CO2 pneumoperitoneum does not enhance tumor growth and metastasis: study of a rat cecal wall inoculation model

Abstract

Introduction: Although many studies have evaluated the effects of carbon dioxide pneumoperitoneum on port site recurrence, little is known about its outcome on tumor growth and metastasis. The effect of pneumoperitoneum with carbon dioxide on cecal tumor growth and metastasis was compared with laparotomy using a rat colon cancer cell line.

Methods: Time Course Study: Fifty WF/BN F1 hybrid rats were inoculated with 2,000,000 WB2054M5 tumor cells into the cecal wall and explored two to ten weeks after injection. Main Study: 152 rats were randomly assigned either to 6-mmHg CO2 pneumoperitoneum (30 minutes) or 4-cm laparotomy (30 minutes) two weeks after tumor inoculation and were explored four weeks after treatment.

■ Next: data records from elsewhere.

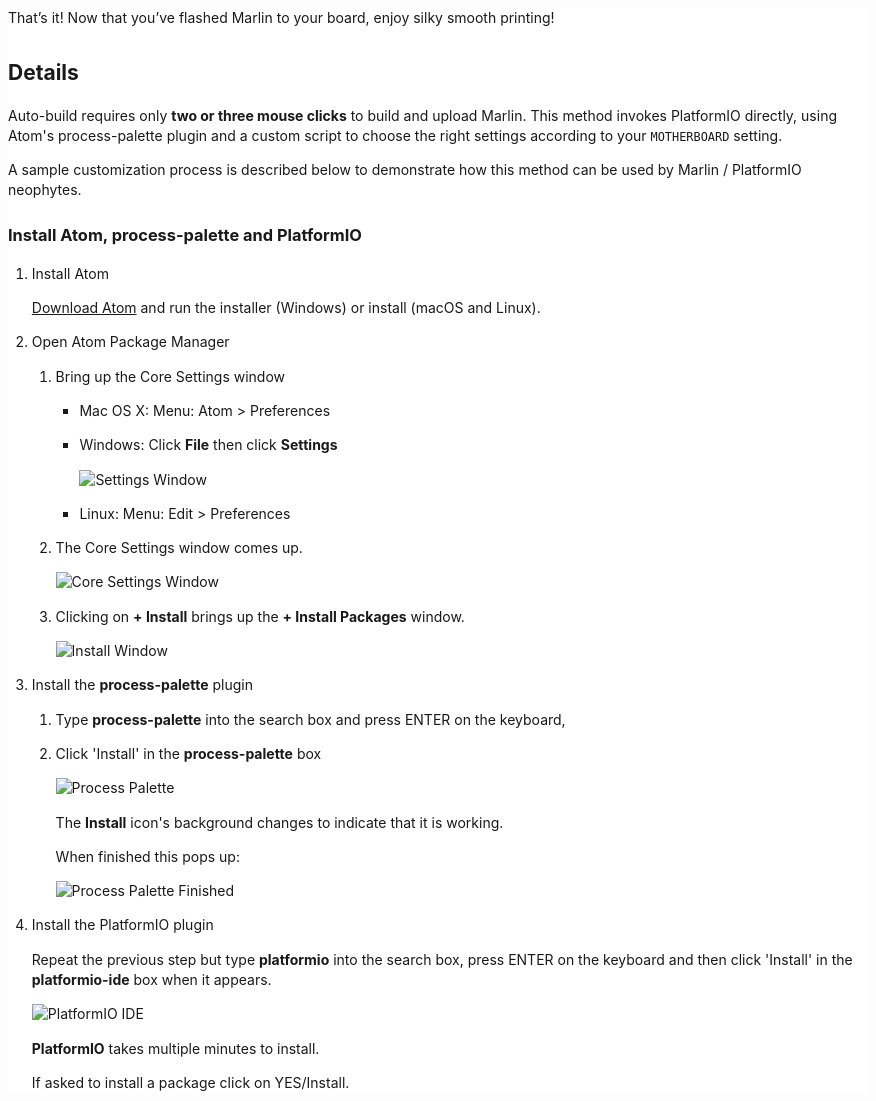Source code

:That’s it! Now that you’ve flashed Marlin to your board, enjoy silky smooth printing!

## **Details**

Auto-build requires only **two or three mouse clicks** to build and upload Marlin. This method invokes PlatformIO directly, using Atom's process-palette plugin and a custom script to choose the right settings according to your `MOTHERBOARD` setting.

A sample customization process is described below to demonstrate how this method can be used by Marlin / PlatformIO neophytes.

### Install Atom, process-palette and PlatformIO

1. Install Atom

   [Download Atom](//atom.io/) and run the installer (Windows) or install (macOS and Linux).

1. Open Atom Package Manager
   1. Bring up the Core Settings window
      - Mac OS X: Menu: Atom > Preferences
      - Windows: Click **File** then click **Settings**

          ![Settings Window](/assets/images/basics/install_platformio/Windows_settings.png)

      - Linux: Menu: Edit > Preferences

   1. The Core Settings window comes up.

      ![Core Settings Window](/assets/images/basics/install_platformio/settings_core.png)

   1. Clicking on **+ Install** brings up the **+ Install Packages** window.

      ![Install Window](/assets/images/basics/install_platformio/Install_window.png)

1. Install the **process-palette** plugin
   1. Type **process-palette** into the search box and press ENTER on the keyboard,
   1. Click 'Install' in the **process-palette** box

      ![Process Palette](/assets/images/basics/install_platformio/process_palette.png)

      The **Install** icon's background changes to indicate that it is working.

      When finished this pops up:

      ![Process Palette Finished](/assets/images/basics/install_platformio/process_palette_finished.png)

1. Install the PlatformIO plugin

    Repeat the previous step but type **platformio** into the search box, press ENTER on the keyboard  and then click 'Install' in the **platformio-ide** box when it appears.

    ![PlatformIO IDE](/assets/images/basics/install_platformio/platformio_ide.png)

    **PlatformIO** takes multiple minutes to install.

    If asked to install a package click on YES/Install.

Results: Time Course Study: Thirty-seven (95 percent) of the surviving rats developed a cecal wall tumor, and there was progressive tumor growth and metastasis over the ten-week period. At six weeks, metastasis occurred to the liver in 25 percent, to the lung in 38 percent, and to the lymph node in 63 percent, and peritoneal seeding occurred in 38 percent; this time period was chosen for the main study. Main Study: At the time of treatment (2 weeks), 124 rats were eligible for randomization. One hundred two rats survived the six-week period (50 pneumoperitoneum, 52 laparotomy) and were killed. There were no differences between the CO2 pneumoperitoneum and laparotomy groups regarding cecal tumor growth (1.043 vs. 0.894 g) and metastases to the liver (32 vs. 37 percent), lung (34 vs. 17 percent), lymph node (84 vs. 77 percent), and wound or port (20 vs. 23 percent).

Conclusions: A cecal wall inoculation model mimics the natural cascade of colon cancer growth and metastasis. CO2 pneumoperitoneum did not affect the tumor growth and metastasis to the liver and other organs when compared with laparotomy in this model.